The Diocese of Montalto (Latin: Dioecesis Montis Alti) was a Latin Church ecclesiastical territory or diocese of the Catholic Church located in the town of Montalto delle Marche in the Province of Ascoli Piceno in the Italian region of Marche. The diocese was erected in 1586 by Pope Sixtus V (Felice Peretti di Montalto), a native of the town. The diocese was suppressed in 1986, and its territory was assigned to a new entity, called the Diocese of San Benedetto del Tronto–Ripatransone–Montalto.

== Ecclesiastical history ==
On 24 November 1586, the Diocese of Montalto was established from territory split from the Diocese of Fermo.

In a papal bull of 18 December 1924, Pope Pius XI united the Diocese of Ripatransone with the diocese of Montalto ad personam episcopi. He appointed Luigi Ferri as Bishop of Ripatransone with Montalto, and ordered a change in the title of the bishop to Episcopus Montis alti et Ripanus. In 1980, the diocese of Montalto had a population of only 31,500 persons.

===Restructuring===
The Second Vatican Council (1962–1965), in order to ensure that all Catholics received proper spiritual attention, decreed the reorganization of the diocesan structure of Italy and the consolidation of small and struggling dioceses. It also recommended the abolition of anomalous units such as exempt territorial prelatures. These considerations applied to Montalto and to Ripatransone as the population migrated in the post-war period to jobs on the coast at San Benedetto.

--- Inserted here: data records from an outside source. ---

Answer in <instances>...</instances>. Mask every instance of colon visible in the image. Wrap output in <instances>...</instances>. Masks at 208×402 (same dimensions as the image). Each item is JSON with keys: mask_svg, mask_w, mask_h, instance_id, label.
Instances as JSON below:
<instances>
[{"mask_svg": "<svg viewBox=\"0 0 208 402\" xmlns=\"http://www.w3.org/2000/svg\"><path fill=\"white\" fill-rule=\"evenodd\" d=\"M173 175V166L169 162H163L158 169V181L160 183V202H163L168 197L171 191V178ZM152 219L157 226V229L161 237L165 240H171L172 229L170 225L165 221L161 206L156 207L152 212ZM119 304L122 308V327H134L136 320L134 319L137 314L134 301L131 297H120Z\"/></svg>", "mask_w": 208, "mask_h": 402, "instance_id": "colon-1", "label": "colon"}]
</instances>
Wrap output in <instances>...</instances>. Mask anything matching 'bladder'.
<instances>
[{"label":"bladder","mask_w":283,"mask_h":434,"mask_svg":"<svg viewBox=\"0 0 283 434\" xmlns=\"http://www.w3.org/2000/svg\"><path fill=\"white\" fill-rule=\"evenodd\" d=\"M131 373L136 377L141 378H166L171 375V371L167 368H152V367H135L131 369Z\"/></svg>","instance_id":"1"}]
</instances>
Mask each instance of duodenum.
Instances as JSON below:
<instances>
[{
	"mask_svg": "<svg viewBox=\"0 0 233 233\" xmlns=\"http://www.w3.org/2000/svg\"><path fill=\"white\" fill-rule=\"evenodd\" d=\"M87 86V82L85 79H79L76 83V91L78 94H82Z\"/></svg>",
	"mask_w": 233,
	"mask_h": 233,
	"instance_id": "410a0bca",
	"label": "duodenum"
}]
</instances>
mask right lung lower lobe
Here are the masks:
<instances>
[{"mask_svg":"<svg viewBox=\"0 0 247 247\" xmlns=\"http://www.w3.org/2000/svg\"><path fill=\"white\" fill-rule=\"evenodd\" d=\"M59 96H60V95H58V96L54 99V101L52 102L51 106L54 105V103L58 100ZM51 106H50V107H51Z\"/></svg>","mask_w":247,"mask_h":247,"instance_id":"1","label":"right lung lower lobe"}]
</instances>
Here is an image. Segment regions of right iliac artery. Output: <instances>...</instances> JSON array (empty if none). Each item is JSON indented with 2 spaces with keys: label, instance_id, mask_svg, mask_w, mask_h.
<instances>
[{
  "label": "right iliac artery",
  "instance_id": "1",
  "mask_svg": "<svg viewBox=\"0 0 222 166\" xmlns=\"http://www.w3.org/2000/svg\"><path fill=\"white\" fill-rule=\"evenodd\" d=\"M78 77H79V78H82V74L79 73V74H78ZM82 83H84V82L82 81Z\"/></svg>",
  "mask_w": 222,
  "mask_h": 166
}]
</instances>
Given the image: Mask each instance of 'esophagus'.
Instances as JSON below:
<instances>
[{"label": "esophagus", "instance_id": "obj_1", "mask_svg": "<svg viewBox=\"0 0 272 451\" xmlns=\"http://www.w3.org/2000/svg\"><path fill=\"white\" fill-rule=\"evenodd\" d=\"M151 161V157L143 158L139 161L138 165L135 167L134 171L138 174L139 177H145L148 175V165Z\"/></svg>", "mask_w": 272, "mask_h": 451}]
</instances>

On 18 February 1984, the Vatican and the Italian State signed a new and revised concordat. Based on the revisions, a set of Normae was issued on 15 November 1984, which was accompanied in the next year, on 3 June 1985, by enabling legislation. According to the agreement, the practice of having one bishop govern two separate dioceses at the same time, aeque personaliter, was abolished. Instead, the Vatican continued consultations which had begun under Pope John XXIII for the merging of small dioceses, especially those with personnel and financial problems, into one combined diocese. On 30 September 1986, Pope John Paul II ordered that the dioceses of Ripatransone and Montalto be merged into one diocese with one bishop, with the Latin title Dioecesis Sancti Benedicti ad Truentum-Ripana-Montis Alti. The seat of the diocese was to be in San Benedetto del Tronto, and the church of S. Maria della Marina was to serve as the cathedral of the merged dioceses. The cathedrals in Ripatransone and Montalto were to become co-cathedrals, and the cathedral Chapters were each to be a Capitulum Concathedralis. There was to be only one diocesan Tribunal, in San Benedetto del Tronto, and likewise one seminary, one College of Consultors, and one Priests' Council. The territory of the new diocese was to include the territory of the former dioceses of Montalto and Ripatransone.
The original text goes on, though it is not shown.